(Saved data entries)
______
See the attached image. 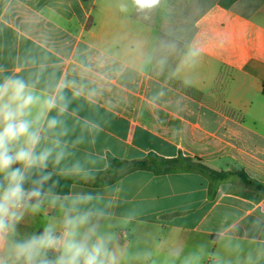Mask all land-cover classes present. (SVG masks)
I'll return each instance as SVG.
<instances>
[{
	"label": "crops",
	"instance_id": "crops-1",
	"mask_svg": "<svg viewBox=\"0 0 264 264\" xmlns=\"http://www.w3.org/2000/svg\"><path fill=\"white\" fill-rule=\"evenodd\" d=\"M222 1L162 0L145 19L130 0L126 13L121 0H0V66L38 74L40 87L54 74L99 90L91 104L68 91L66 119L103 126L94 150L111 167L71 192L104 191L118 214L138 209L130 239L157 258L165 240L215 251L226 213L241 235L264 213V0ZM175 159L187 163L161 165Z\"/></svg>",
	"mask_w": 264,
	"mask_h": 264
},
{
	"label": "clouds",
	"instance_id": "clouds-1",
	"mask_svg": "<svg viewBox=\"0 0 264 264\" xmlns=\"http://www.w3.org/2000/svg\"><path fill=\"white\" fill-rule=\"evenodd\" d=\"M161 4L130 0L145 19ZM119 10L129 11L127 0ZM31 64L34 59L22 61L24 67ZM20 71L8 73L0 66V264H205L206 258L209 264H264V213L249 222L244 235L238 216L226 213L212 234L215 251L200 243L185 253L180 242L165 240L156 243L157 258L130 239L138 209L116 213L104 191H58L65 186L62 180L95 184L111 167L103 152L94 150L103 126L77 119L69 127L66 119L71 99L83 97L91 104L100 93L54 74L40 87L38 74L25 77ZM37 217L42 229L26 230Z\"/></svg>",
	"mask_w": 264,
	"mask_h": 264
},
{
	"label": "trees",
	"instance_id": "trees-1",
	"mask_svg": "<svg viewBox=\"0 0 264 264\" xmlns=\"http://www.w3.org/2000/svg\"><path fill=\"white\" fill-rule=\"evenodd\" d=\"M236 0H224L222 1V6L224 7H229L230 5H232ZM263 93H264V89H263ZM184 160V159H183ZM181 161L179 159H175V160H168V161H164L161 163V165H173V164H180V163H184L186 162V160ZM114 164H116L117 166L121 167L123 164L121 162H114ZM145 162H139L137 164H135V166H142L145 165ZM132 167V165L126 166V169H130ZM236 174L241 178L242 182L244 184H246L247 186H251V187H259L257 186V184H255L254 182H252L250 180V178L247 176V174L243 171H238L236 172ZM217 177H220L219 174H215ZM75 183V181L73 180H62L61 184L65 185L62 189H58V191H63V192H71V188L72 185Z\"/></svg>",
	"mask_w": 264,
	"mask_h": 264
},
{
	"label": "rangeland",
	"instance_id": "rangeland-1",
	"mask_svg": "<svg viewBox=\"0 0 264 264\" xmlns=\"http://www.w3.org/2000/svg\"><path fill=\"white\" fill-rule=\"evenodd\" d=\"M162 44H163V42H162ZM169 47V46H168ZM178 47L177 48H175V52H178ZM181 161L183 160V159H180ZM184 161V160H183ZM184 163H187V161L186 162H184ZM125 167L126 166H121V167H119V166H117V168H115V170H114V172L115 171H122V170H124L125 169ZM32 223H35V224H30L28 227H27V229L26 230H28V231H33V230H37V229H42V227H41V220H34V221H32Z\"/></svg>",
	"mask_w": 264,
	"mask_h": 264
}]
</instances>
______
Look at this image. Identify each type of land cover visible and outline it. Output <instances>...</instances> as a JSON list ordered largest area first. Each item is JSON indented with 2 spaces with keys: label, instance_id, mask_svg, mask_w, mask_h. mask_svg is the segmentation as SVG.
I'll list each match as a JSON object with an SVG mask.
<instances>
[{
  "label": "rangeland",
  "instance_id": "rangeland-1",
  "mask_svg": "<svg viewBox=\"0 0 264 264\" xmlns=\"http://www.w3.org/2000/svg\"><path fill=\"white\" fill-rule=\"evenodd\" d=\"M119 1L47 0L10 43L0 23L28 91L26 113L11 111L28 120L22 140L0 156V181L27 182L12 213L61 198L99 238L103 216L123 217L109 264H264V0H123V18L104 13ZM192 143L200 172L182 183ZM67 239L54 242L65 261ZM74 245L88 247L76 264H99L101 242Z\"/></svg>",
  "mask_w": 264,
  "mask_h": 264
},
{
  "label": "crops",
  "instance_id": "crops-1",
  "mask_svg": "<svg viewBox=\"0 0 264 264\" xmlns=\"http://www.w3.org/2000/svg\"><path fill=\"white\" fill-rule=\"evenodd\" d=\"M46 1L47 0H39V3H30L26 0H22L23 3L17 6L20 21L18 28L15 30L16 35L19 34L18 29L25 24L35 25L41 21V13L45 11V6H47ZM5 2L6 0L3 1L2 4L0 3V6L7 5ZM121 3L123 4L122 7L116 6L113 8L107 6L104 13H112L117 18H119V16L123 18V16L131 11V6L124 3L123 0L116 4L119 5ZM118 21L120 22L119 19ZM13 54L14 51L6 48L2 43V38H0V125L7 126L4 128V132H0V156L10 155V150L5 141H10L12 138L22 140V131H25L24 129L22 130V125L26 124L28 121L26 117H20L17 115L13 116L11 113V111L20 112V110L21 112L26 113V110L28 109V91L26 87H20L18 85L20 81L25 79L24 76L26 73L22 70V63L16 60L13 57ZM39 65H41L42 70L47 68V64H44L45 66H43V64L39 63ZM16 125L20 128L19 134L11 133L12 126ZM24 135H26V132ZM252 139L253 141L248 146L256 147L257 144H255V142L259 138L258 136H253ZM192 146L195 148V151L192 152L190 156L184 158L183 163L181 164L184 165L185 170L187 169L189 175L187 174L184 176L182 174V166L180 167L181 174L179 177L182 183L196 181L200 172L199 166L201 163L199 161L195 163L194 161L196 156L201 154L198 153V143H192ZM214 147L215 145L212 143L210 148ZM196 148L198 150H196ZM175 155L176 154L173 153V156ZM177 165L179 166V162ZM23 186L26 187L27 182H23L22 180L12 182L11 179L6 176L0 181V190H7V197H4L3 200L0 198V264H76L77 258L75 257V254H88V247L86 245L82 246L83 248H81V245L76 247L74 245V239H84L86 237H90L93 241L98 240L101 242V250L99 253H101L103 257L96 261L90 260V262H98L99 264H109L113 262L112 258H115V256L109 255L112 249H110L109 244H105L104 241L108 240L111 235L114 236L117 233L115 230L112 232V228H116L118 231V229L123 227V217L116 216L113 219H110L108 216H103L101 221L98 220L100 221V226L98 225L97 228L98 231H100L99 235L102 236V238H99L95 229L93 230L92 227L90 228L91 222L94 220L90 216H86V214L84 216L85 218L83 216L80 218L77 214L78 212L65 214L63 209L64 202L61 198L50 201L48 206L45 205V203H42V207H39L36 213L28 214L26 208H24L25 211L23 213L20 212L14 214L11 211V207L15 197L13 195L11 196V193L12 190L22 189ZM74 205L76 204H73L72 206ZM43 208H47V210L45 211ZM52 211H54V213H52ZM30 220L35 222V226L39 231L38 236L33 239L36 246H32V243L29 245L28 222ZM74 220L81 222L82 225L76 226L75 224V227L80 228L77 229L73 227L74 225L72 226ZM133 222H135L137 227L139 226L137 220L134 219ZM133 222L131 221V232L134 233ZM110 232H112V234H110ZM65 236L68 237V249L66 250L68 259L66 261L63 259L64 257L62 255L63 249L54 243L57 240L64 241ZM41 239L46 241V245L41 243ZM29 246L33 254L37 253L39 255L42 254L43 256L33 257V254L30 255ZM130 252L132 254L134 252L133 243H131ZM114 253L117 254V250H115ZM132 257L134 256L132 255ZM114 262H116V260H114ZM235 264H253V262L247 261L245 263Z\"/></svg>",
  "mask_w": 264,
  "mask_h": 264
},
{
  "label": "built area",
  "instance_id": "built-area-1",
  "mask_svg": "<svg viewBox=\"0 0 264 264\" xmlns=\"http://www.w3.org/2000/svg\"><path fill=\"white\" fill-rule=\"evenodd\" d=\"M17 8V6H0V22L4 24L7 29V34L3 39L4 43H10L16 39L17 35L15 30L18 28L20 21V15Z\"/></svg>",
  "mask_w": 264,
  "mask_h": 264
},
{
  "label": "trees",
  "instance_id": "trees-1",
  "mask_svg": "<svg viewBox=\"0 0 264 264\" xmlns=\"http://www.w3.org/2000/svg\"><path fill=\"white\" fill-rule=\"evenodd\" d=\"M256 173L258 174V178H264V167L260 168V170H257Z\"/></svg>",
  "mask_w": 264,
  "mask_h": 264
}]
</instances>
______
• [Given exercise] Gather every line from the listing above that contains the string "trees", treating uppercase and lowercase as different.

• [Result]
	"label": "trees",
	"instance_id": "trees-1",
  "label": "trees",
  "instance_id": "trees-1",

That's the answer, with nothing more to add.